▸ **Information supplied**:

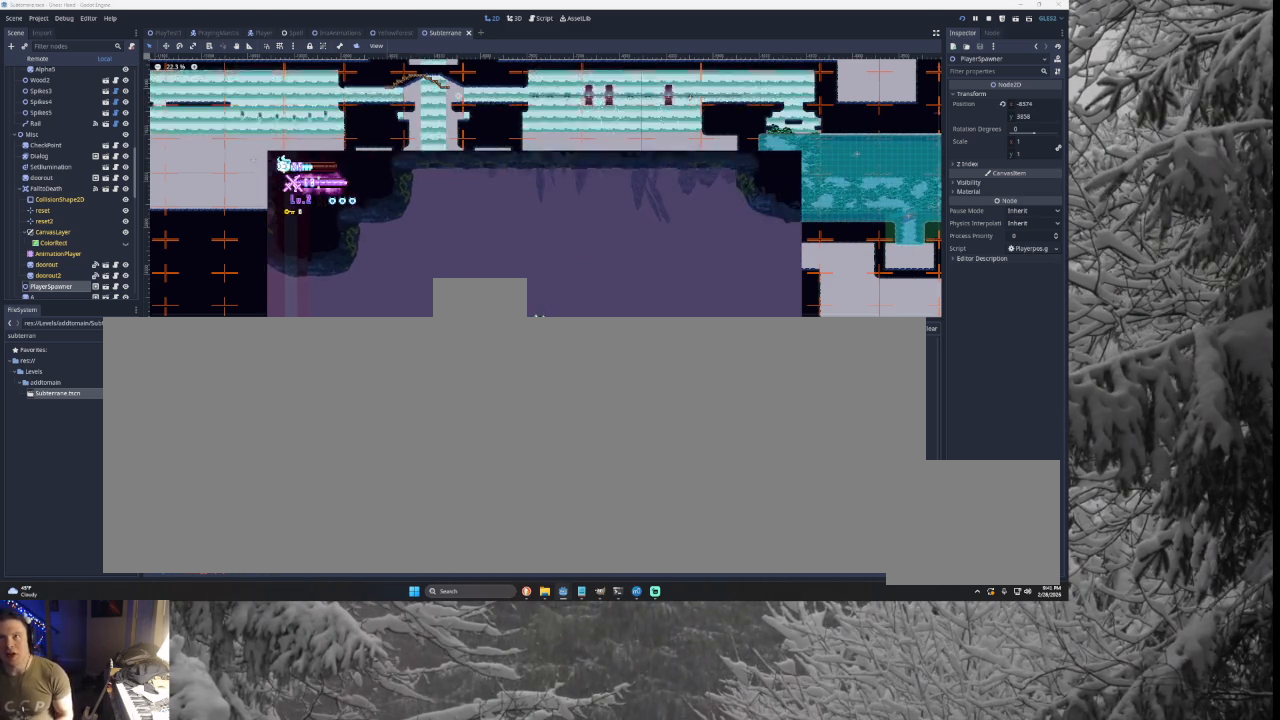
{"buttons": ["TRIANGLE"], "left_stick": "left", "right_stick": "center", "events": [[200, "left_stick", "center"], [267, "left_stick", "left"], [367, "TRIANGLE", "down"]]}
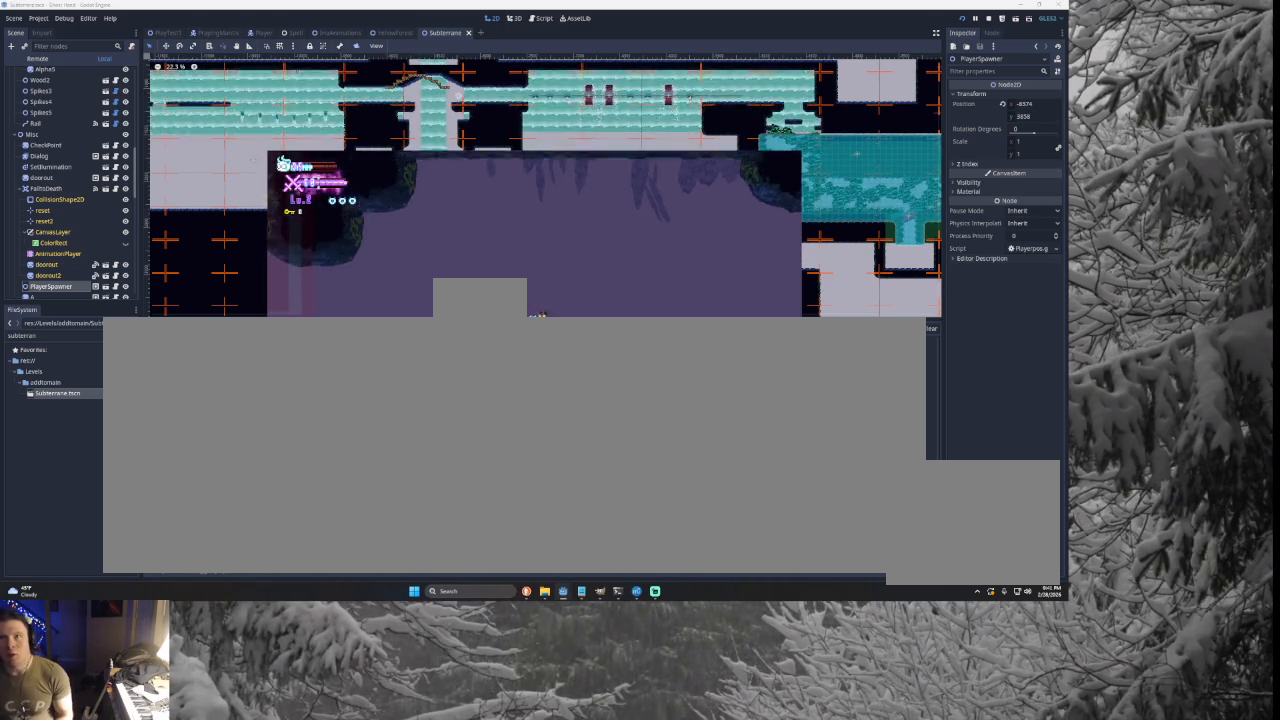
{"buttons": [], "left_stick": "left", "right_stick": "center", "events": [[267, "TRIANGLE", "up"]]}
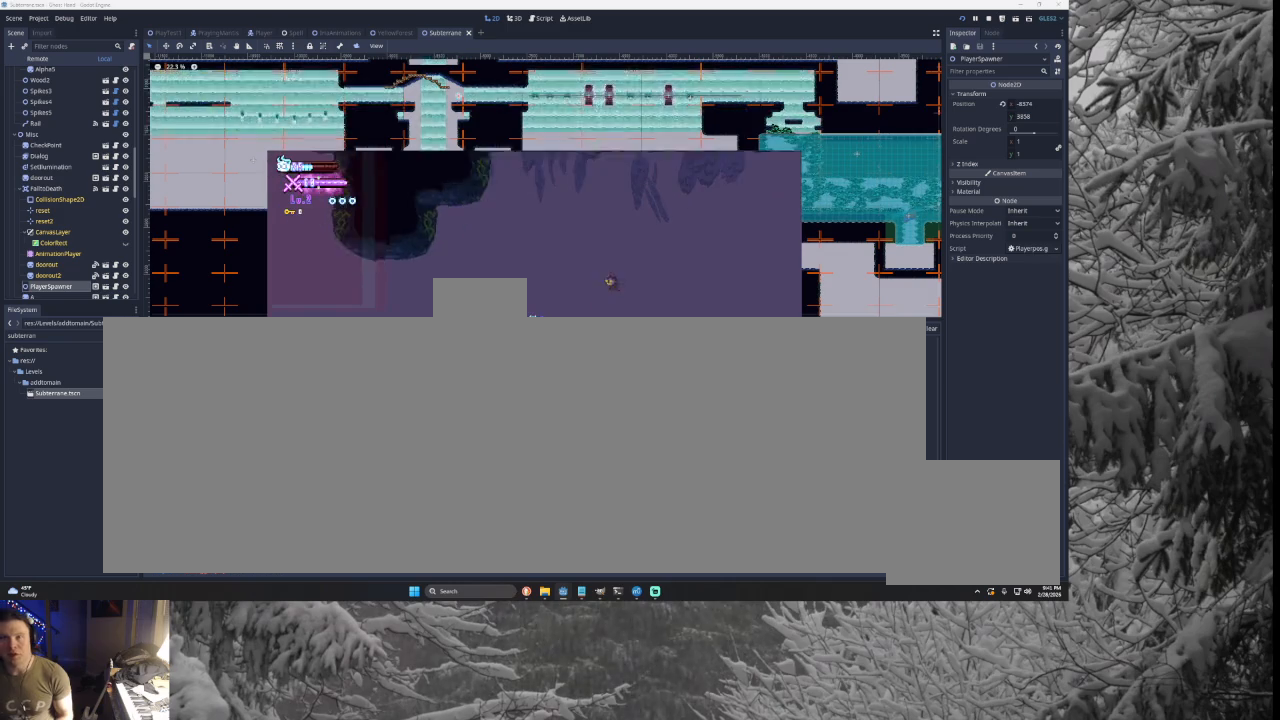
{"buttons": [], "left_stick": "center", "right_stick": "center", "events": [[300, "left_stick", "center"]]}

▸ **Work required**: When a line of the material above contains the string "TRIANGLE", it counts. State the total and nothing more.

▸ **Output for this exercise**: 2